YOUR ASSIGNMENT »
Answer these questions using the text on real estate agents and public data:
(a) What does the public get to see about properties?
(b) Which two comparisons show that having data doesn't make everyone an expert?
(c) What does a generic market report give?

GIVEN TEXT »

↓

The public’s lack of expertise with regard to data interpretation is an opportunity point that real estate professionals have to embrace. Here are three strengths that real estate agents bring to the table when reviewing public data — and why consumers still need us to navigate it for them (even when they think they don’t).
Technology and access to data facilitate everything nowadays — and in an effort to avoid being a curmudgeon, I embrace it. Everyone should, right?
Public dissemination of data gives consumers a lot of information and empowers them to make decisions based on that information. The public can see virtually all properties available for purchase as well as their purchase history even if they are in foreclosure or bankruptcy.
Whether or not the data is correct, it gives consumers a benchmark to inform their choices.
But does having all this data make everyone experts now? Absolutely not, the same way that leaving 200 Yelp restaurant reviews does not make you a food critic and using WebMD does not authorize you to make a qualified medical diagnosis.
The public’s lack of expertise is an opportunity point that real estate professionals have to embrace. We interpret the data and the nuance and frame the context. An algorithm can’t do that, nor will a generic market report, which only gives a broad point of view unspecific to the individual consumer.
Here are three areas of expertise that real estate agents excel in with regard to public data — and why the public still needs us to navigate data for them (even when they think they don’t).

↑

[Saved entries]
↓

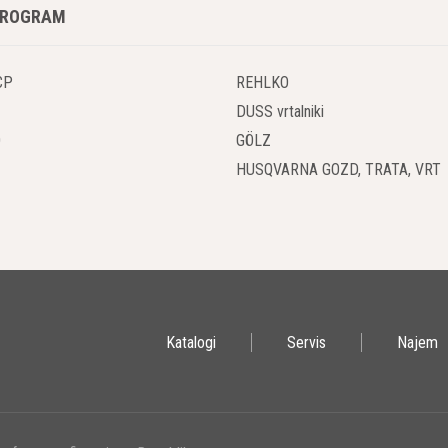
PROGRAM
CP
REHLKO
DUSS vrtalniki
O
GÖLZ
HUSQVARNA GOZD, TRATA, VRT
Katalogi
Servis
Najem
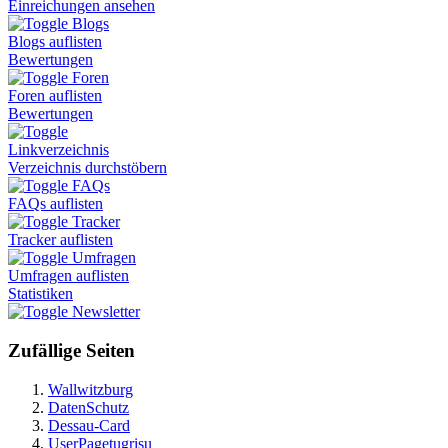
Einreichungen ansehen
Blogs
Blogs auflisten
Bewertungen
Foren
Foren auflisten
Bewertungen
Linkverzeichnis
Verzeichnis durchstöbern
FAQs
FAQs auflisten
Tracker
Tracker auflisten
Umfragen
Umfragen auflisten
Statistiken
Newsletter
Zufällige Seiten
Wallwitzburg
DatenSchutz
Dessau-Card
UserPagetugrisu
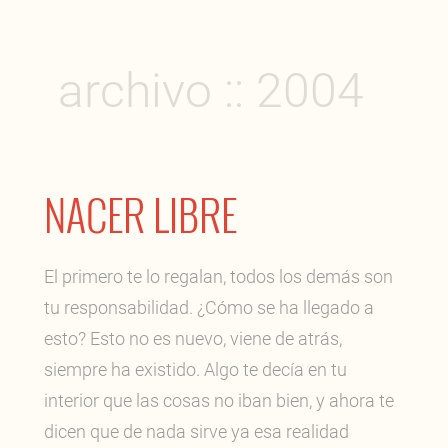
archivo :: 2004
NACER LIBRE
El primero te lo regalan, todos los demás son
tu responsabilidad. ¿Cómo se ha llegado a
esto? Esto no es nuevo, viene de atrás,
siempre ha existido. Algo te decía en tu
interior que las cosas no iban bien, y ahora te
dicen que de nada sirve ya esa realidad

↑

TASK OUTPUT »
(a) Virtually all properties available for purchase, along with their purchase history, even if they are in foreclosure or bankruptcy.
(b) Leaving 200 Yelp restaurant reviews does not make you a food critic, and using WebMD does not authorize you to make a qualified medical diagnosis.
(c) Only a broad point of view that is unspecific to the individual consumer.